> **The task**:
Copy out the entries that follow exactly, leaving every picture behind.

Extracted data entries:
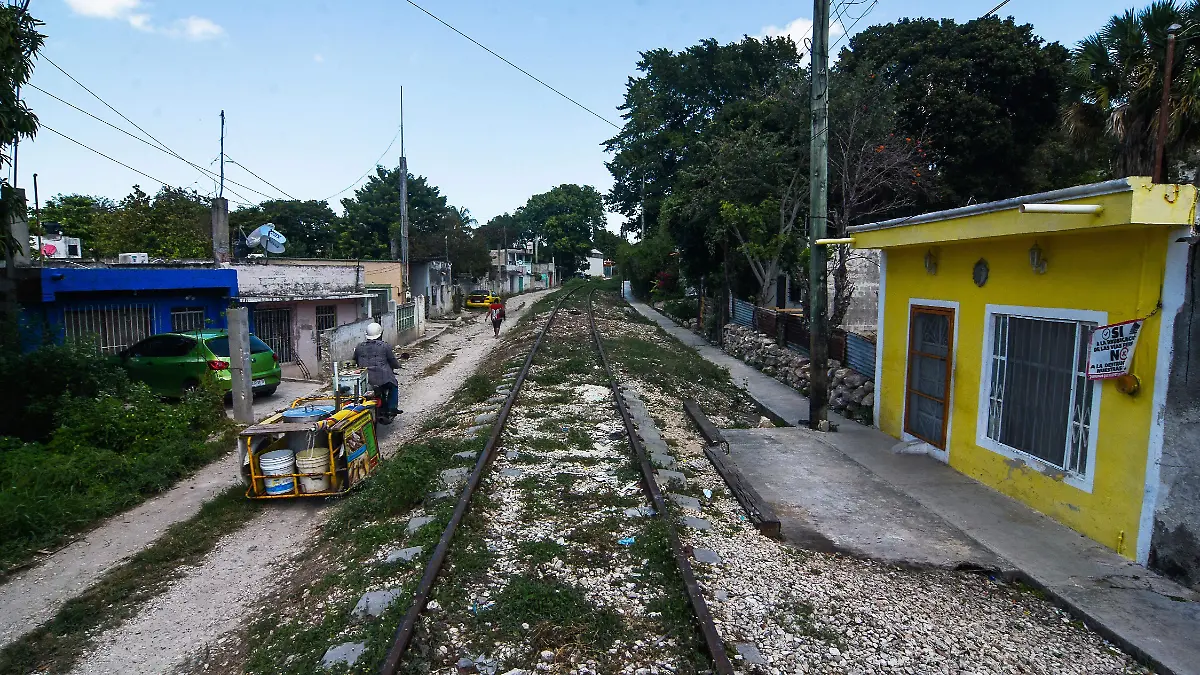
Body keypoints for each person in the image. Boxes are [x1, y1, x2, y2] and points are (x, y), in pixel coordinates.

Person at [353, 322, 402, 424]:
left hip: (366, 379)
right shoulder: (384, 346)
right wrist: (397, 366)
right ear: (380, 334)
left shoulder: (359, 347)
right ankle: (391, 409)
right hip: (383, 378)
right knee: (394, 386)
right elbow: (392, 360)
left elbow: (355, 360)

> **Answer**:
Body keypoints for each person in the image. Boxes are [x1, y1, x2, y2] and points are (x, y), in pixel coordinates.

Person at [353, 322, 402, 424]:
left hip: (366, 379)
right shoulder: (384, 346)
right wrist: (397, 366)
right ear: (380, 334)
left shoulder: (359, 347)
right ankle: (391, 409)
right hip: (383, 378)
right knee: (394, 386)
right elbow: (392, 360)
left elbow: (355, 360)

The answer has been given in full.